Parsha Shoftim
Deuteronomy 16:18 - 21:9

The Test of A Prophet ©
By Dr. Akiva G. Belk

This study of the weekly parsha is dedicated in the loving memory of Mrs. Ida Simmons Belk and Mr.Will Belk , may they rest in peace.

In this week's parsha the Torah defines what constitutes a prophet. How does one determine a prophet? How is a prophet measured? Who qualifies as a prophet? Many Christian Messianics automatically accept without serious consideration that Jesus was a prophet. On the other hand not everyone agrees with their assessment. Jews do not accept Jesus as a prophet. If you would like to know why, this article will offer some insight.

The Torah's definition and directions regarding a prophet are found in Deuteronomy 18:22, "If the prophet will speak in the Name of Hashem and that thing will not occur and not come about -- that is the word that Hashem has not spoken; with willfulness has the prophet spoken it, you should not fear him."

There are many examples of Hashem speaking to His prophets:

When Hashem spoke to Moshe many of these statements began with the words, "Hashem spoke to Moshe saying, 'Speak to the Children of Yisroel...'"

When Hashem spoke to Isaiah and Ezekiel many of these statements began with the words,
"The word of Hashem came to Isaiah saying..."
"The word of Hashem came to Ezekiel saying..."

The Tenach also records the above phraseology for many of the other prophets...

When Hashem spoke to Jeremiah many of these statements began with the words, "The word that came to Jeremiah from Hashem saying..."

The point is that the prophet identifies that what he is about to say is directly from Hashem.

The writings that record Jesus' words do not make any such reference. Many of Jesus references are to his Father in Heaven. People of many different religious beliefs consider G-d their Father in Heaven. That is not unique or particular to one individual or one religion. Such statements should not be thought of as one speaking in behalf of G-d.

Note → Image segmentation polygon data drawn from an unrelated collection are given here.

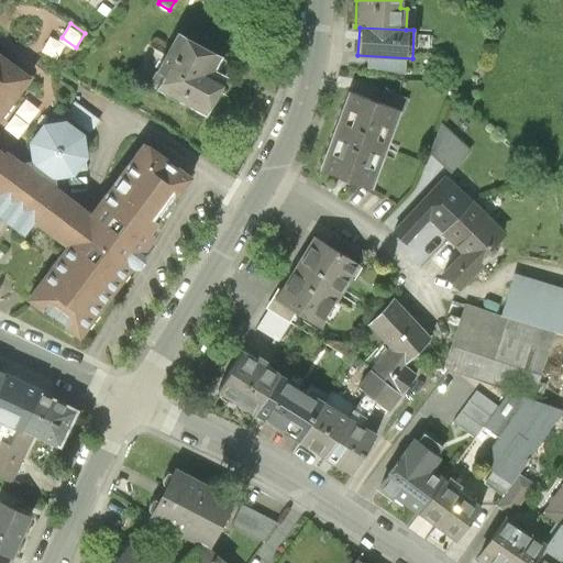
[(228,59),(179,32),(151,84),(206,113),(227,76),(221,73),(228,59)]
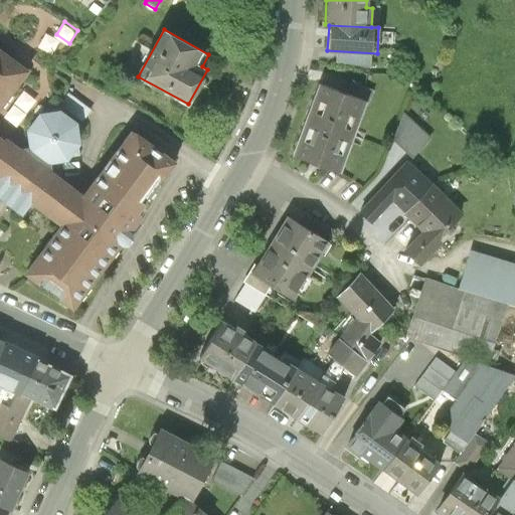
[(0,193),(4,196),(7,192),(10,195),(15,198),(12,202),(24,211),(26,207),(28,208),(32,202),(63,225),(55,235),(53,235),(46,242),(47,246),(40,255),(37,256),(28,269),(28,272),(27,274),(72,306),(76,299),(79,300),(90,287),(89,284),(105,263),(107,263),(117,249),(117,246),(119,243),(122,245),(128,244),(132,238),(132,231),(129,229),(135,222),(133,222),(139,215),(134,212),(141,202),(143,202),(147,197),(149,197),(159,184),(159,181),(163,174),(167,174),(173,164),(171,163),(172,162),(132,132),(131,133),(130,132),(123,141),(123,144),(118,151),(115,151),(106,164),(106,168),(99,177),(96,177),(87,189),(87,193),(83,198),(51,174),(52,172),(50,171),(49,161),(66,159),(78,143),(75,123),(60,111),(40,114),(28,129),(30,147),(20,150),(14,146),(14,147),(4,140),(2,143),(0,140),(0,106),(3,106),(11,95),(11,91),(18,81),(21,81),(27,73),(25,72),(25,71),(0,51),(0,193)]
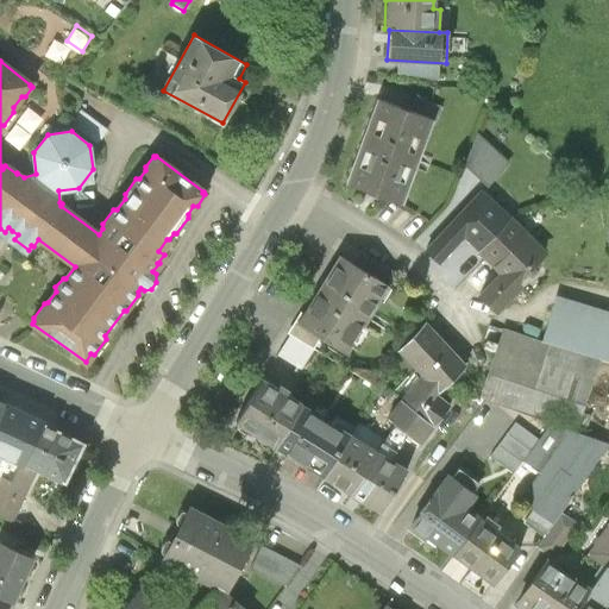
[(416,99),(410,112),(433,121),(435,123),(440,108),(416,99)]
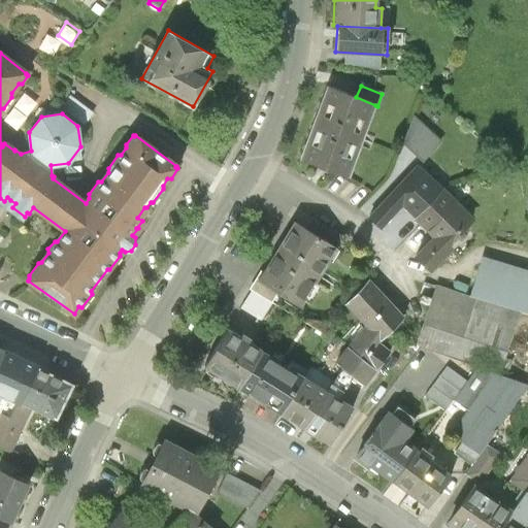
[(315,121),(362,141),(375,105),(356,97),(328,87),(315,121)]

Many believe that Jesus has the inside track, so to speak, because they believe Jesus is a descendant of G-d. (I encourage you to read the article, G-d is Not a Man.) Yet when all is said and done, almost two thousand years after Jesus' death, there is no evidence of even one word of anything he said coming to pass. Jesus is credited with one statement in Matthew 24:2 used by Dr. Josh McDowell in his book Evidence That Demands a Verdict : "'See all these things! I tell you the truth, not one stone here will be left on another; every one will be thrown down.'" This statement which appears to have been in regards to the Holy Temple was recorded after the destruction. When a prediction is written after an event takes place it cannot be acknowledged as a prediction as in this case. Now after two thousand years it is clear that Jesus' prophesies have not occurred and as a result according to Deuteronomy 18:22 Jesus cannot be considered a prophet.

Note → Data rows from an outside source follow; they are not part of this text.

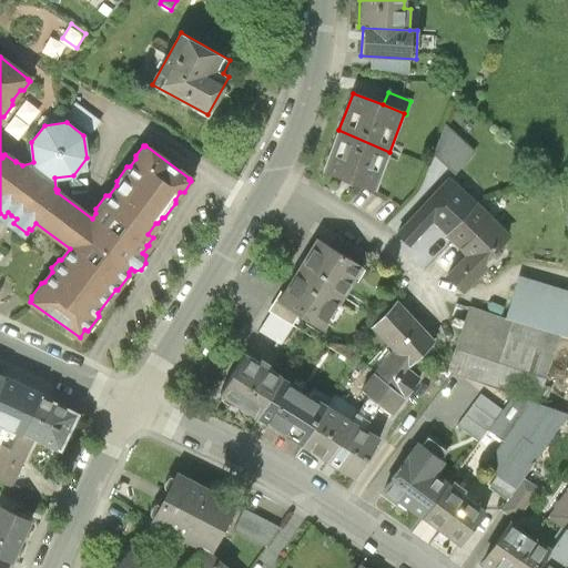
[(100,121),(74,103),(66,115),(90,134),(100,121)]
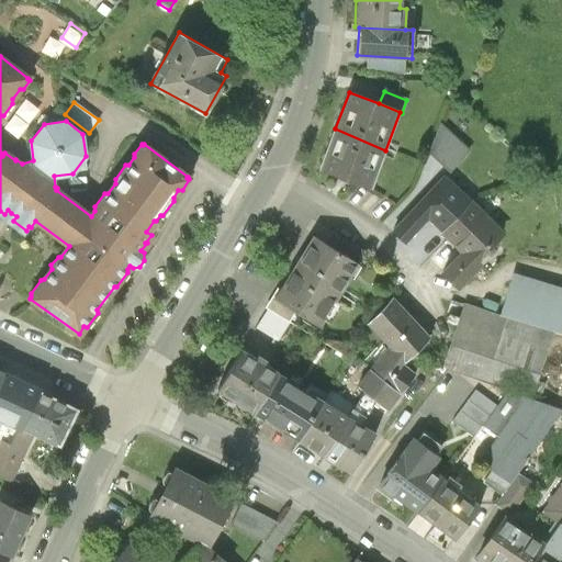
[(469,152),(440,124),(428,155),(448,173),(469,152)]
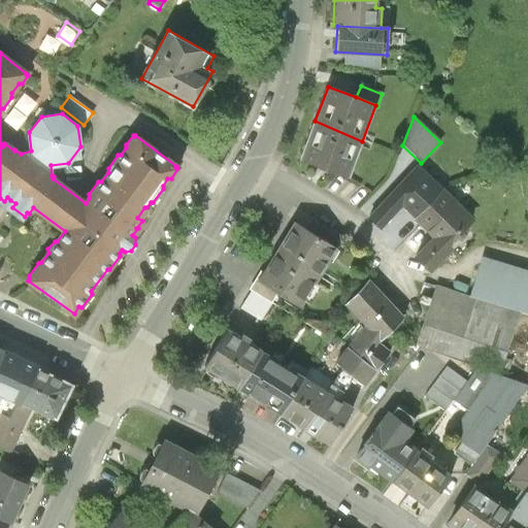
[(362,141),(315,121),(300,158),(348,176),(362,141)]
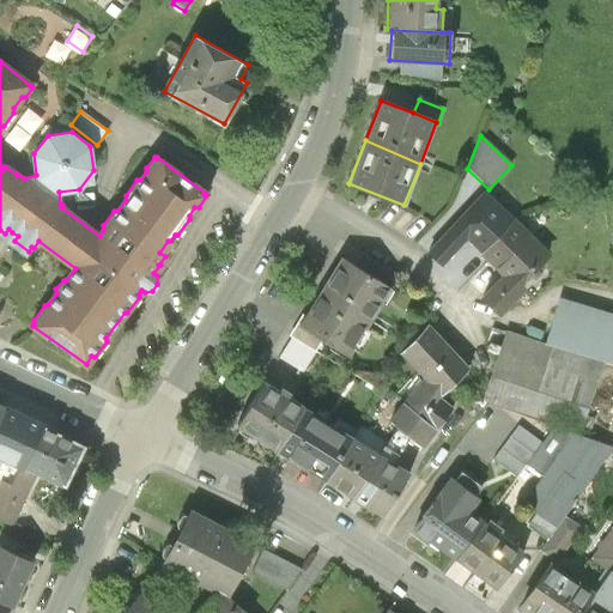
[(478,259),(514,223),(485,194),(425,255),(441,269),(465,246),(478,259)]
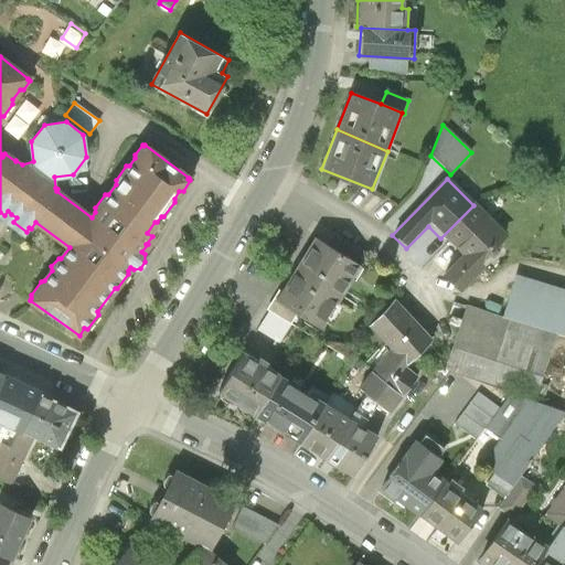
[(505,237),(473,205),(440,238),(460,258),(441,277),(458,295),(482,270),(477,266),(505,237)]
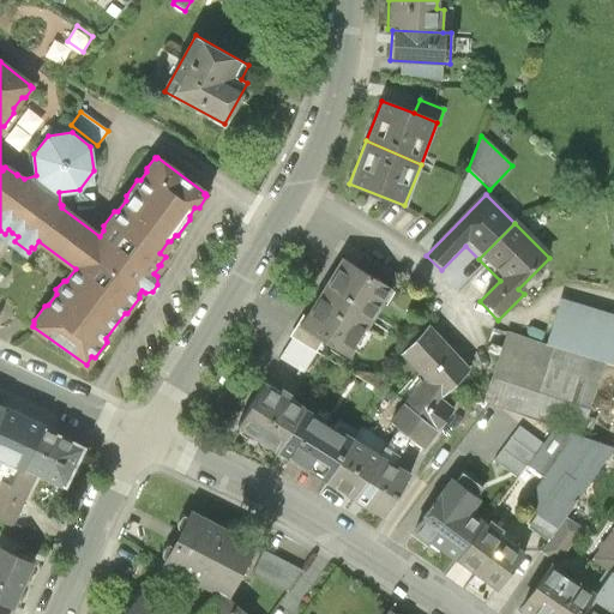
[(362,257),(355,268),(392,290),(399,278),(362,257)]
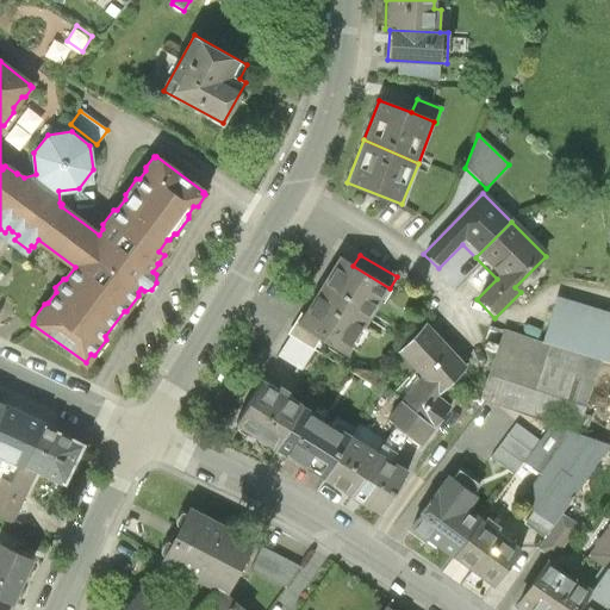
[(353,266),(340,259),(319,293),(368,323),(381,300),(386,304),(393,291),(390,288),(353,266)]
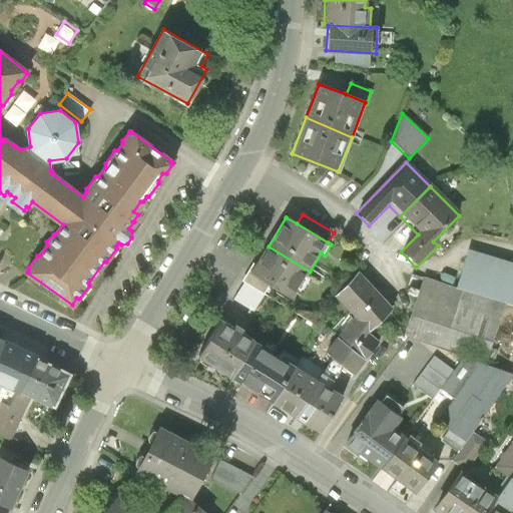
[(310,272),(269,246),(255,267),(250,276),(270,287),(293,301),(310,272)]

Yet no one is prohibiting you from believing and believing and believing whatever you want. However, Christian Messianic claims that Jesus is a prophet are not supported by what he is purported to have said in the New Testament. (I use the word "purported" because many of the writings in the New Testament are from unnamed sources, not supported by dates and times.) This presents an interesting dilemma for those believing G-d is the Father and Jesus is His son. And the question is, Is G-d's word in Deuteronomy validated or expired? Many Christian Messianic religious leaders for a variety of reasons support the idea that G-d's word in Deuteronomy is expired. They support the concept of "Old Testament" with the purported meaning: 'no longer valid, phased out and replaced by the New Testament.'

Obviously, Jews do not agree with the Christian Messianic assessment of our Tenach, but I understand why Christian Messianics find it necessary to draw such unsupported conclusions. Many conflicts like the one aforementioned force them into this position.